Hauspartys am Wochenende sind keine Seltenheit, auch dass es dabei lauter als erlaubt wird, kommt vor. Die Dimensionen einer Party im Nürnberger Stadtteil Tafelhof waren dann aber doch andere - zumindest nach Darstellung der Polizei. 70 Menschen feierten am vergangenen Samstagmorgen in der Südstadt. Zwei DJs standen an den Mischpulten, Musik dröhnte "aus meterhohen Lautsprechern", wie es in einer Pressemitteilung des Präsidiums Mittelfranken heißt. "Bereits bei der Anfahrt war der Lärm für die Streife deutlich wahrnehmbar." 

Deshalb schritt die Polizei ein. Erst mit wenigen Polizisten, dann mit einem größeren Aufgebot. Bis zu 60 Beamte mit mehreren Hundeführern standen plötzlich vor der Haustür - ein martialisches Bild, kritisieren jetzt die Bewohner der WG, in der die Party stattfand. Sie sprechen von einem aus ihrer Sicht völlig überzogenen Einsatz.

"Dann wäre es anders verlaufen"

Die Polizei verteidigt sich. "Wir wollten uns so aufstellen, dass wir auf eventuelle Ereignisse reagieren können", sagt Janine Mendel, Sprecherin des Präsidiums Mittelfranken. "Wenn sie sofort die Musik ausgestellt hätten und von Anfang an ein vernünftiges Gespräch möglich gewesen wäre, dann wäre es anders verlaufen." Entscheidend sei also das Verhalten der Feiernden und Verantwortlichen gewesen, aber auch die Anzahl der Personen in der Wohnung. "Eine erste Streife kann die Situation gar nicht überblicken", sagt Mendel - deshalb die Verstärkung. 

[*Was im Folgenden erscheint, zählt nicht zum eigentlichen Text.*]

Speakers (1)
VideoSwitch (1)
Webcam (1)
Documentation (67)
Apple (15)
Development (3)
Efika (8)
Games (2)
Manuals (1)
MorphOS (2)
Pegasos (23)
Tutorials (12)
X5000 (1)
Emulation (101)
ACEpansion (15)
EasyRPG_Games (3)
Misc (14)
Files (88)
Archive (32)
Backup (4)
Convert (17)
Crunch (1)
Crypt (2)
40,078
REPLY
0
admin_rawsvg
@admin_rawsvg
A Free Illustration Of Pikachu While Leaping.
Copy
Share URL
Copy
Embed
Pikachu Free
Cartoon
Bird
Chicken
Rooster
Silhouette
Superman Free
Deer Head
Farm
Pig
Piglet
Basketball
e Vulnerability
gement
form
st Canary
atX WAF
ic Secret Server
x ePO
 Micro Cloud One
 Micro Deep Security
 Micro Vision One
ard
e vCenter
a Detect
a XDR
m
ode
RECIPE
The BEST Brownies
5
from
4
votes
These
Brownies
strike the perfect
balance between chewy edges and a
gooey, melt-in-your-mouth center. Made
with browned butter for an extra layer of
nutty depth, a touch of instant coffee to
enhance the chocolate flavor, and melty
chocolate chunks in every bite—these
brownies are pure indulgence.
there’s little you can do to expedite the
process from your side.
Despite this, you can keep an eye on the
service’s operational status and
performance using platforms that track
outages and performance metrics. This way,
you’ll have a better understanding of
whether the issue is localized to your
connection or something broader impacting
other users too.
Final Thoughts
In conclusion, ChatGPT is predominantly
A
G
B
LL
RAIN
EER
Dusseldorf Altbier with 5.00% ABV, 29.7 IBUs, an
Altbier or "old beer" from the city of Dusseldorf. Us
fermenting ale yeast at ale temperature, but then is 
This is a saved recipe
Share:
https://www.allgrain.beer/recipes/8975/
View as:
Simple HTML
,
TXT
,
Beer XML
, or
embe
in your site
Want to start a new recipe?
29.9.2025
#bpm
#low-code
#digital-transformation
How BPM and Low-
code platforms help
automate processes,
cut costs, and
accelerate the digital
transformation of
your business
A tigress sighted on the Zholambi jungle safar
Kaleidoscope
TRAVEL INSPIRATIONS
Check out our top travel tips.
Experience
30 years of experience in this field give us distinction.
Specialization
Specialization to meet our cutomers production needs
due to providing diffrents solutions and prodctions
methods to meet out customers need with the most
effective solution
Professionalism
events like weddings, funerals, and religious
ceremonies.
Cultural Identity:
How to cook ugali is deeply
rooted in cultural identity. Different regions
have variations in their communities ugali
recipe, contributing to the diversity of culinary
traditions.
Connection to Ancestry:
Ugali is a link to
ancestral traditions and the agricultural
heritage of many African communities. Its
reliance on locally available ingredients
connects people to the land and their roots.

Dass die Bewohner der WG sich gegenüber der Polizei nicht kooperativ verhalten haben, das weisen sie in einer Pressemitteilung zurück. Laut dem Präsidium Mittelfranken habe sich kein Verantwortlicher zu erkennen gegeben - das stimme nicht, so die Bewohner. "Die Musik wurde ebenfalls abgestellt, doch die Polizisten weigerten sich, die Wohnung zu verlassen und riefen noch im Inneren Verstärkung."

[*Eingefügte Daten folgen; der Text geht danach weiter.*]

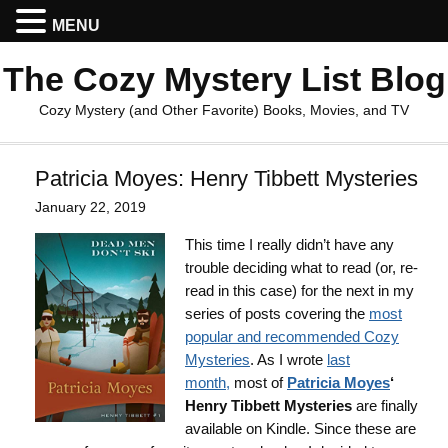
MENU
The Cozy Mystery List Blog
Cozy Mystery (and Other Favorite) Books, Movies, and TV
Patricia Moyes: Henry Tibbett Mysteries
January 22, 2019
This time I really didn’t have any
trouble deciding what to read (or, re-
read in this case) for the next in my
series of posts covering the
most
popular and recommended Cozy
Mysteries
. As I wrote
last
month
,
most of
Patricia Moyes
‘
Henry Tibbett Mysteries
are finally
available on Kindle. Since these are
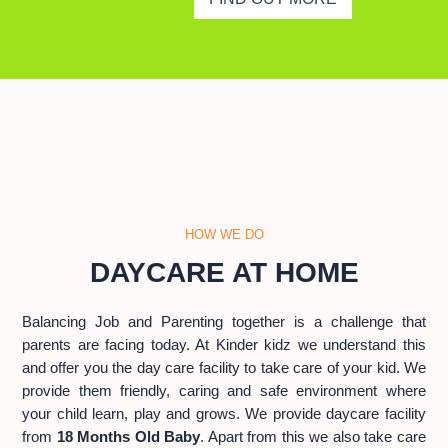
HOW WE DO
DAYCARE AT HOME
Balancing Job and Parenting together is a challenge that
parents are facing today. At Kinder kidz we understand this
and offer you the day care facility to take care of your kid. We
provide them friendly, caring and safe environment where
your child learn, play and grows. We provide daycare facility
from
18 Months Old Baby
. Apart from this we also take care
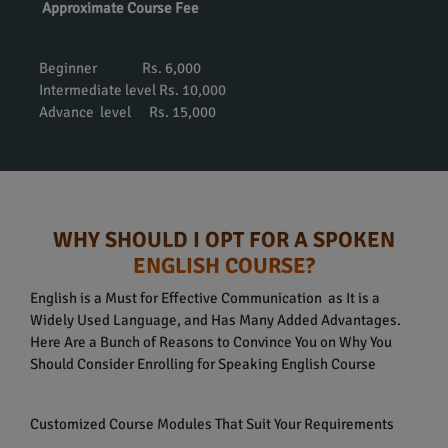
Approximate Course Fee
Beginner Rs. 6,000
Intermediate level Rs. 10,000
Advance level Rs. 15,000
WHY SHOULD I OPT FOR A SPOKEN
ENGLISH COURSE?
English is a Must for Effective Communication as It is a
Widely Used Language, and Has Many Added Advantages.
Here Are a Bunch of Reasons to Convince You on Why You
Should Consider Enrolling for Speaking English Course
Customized Course Modules That Suit Your Requirements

Bewohner: Polizist zerschlug eine Tür

Was dann folgte, skizzieren die WG-Verantwortlichen wie "in einem schlechten Film". Etwa 40 behelmte Polizisten rückten an, es sei gedroht worden unter "Anwendung unmittelbaren Zwanges die Wohnung zu stürmen". USK-Kräfte, sagt Mendel von der Polizei Mittelfranken, seien keine im Einsatz gewesen, lediglich normale Streifen rückten an. Die haben zwar teilweise auch Helme in ihren Dienstfahrzeugen, erklärt die Sprecherin, ob sie die auch trugen, dazu kann sie keine Angaben machen. 

Ein weiterer Vorwurf der Bewohner: Die Polizei sei unerlaubterweise in die Wohnung eingedrungen. Ein Beamter sei, als die ersten Gespräche mit den Verantwortlichen liefen, in der Tür stehen geblieben. "Partygäste dahinter schoben die Tür langsam zu, im Glauben, die Beamten seien mit den Verantwortlichen hinausgetreten", heißt es in einer Pressemitteilung. "Der junge Beamte brach daraufhin in einer reflexartigen Bewegung unsere Wohnungstür aus den Angeln." Eben jenes Hinausdrängen aus der Wohnung wird von der Polizei derzeit als Widerstand gegen Vollstreckungsbeamte gewertet, die Ermittlungen laufen. 

"Die Tür stand offen"

Doch drang die Polizei wirklich unerlaubt in die Wohnung in Tafelhof ein? Nein, sagt Polizeisprecherin Mendel. "Die Türe stand offen, die Kollegen sind hinein und wollten jemanden sprechen." Die Wohnung sei für Jedermann geöffnet gewesen, das Verhalten der Streife deshalb legitim. "Grundsätzlich dürfen wir natürlich nicht in eine Wohnung - nur, wenn Gefahr im Verzug wäre", sagt Mendel. Wenn die Türe geschlossen gewesen wäre, wäre die Situation eine andere gewesen. 

Die Bewohner der WG in der Südstadt fühlen sich dennoch schikaniert und "ohne Ausnahme generalverdachtsmäßig wie Verbrecher behandelt", wie es in der Pressemitteilung heißt. "Wenn Menschen sich nicht einmal mehr zu einer Party versammeln dürfen ohne befürchten zu müssen, aufgrund einer einmaligen Ruhestörung massiv von der Polizei bedroht und eingeschüchtert zu werden, dann fragen wir uns ernsthaft welchen Ausdruck von Leben sich Menschen hier noch leisten dürfen."

Die Ermittlungen der Polizei laufen.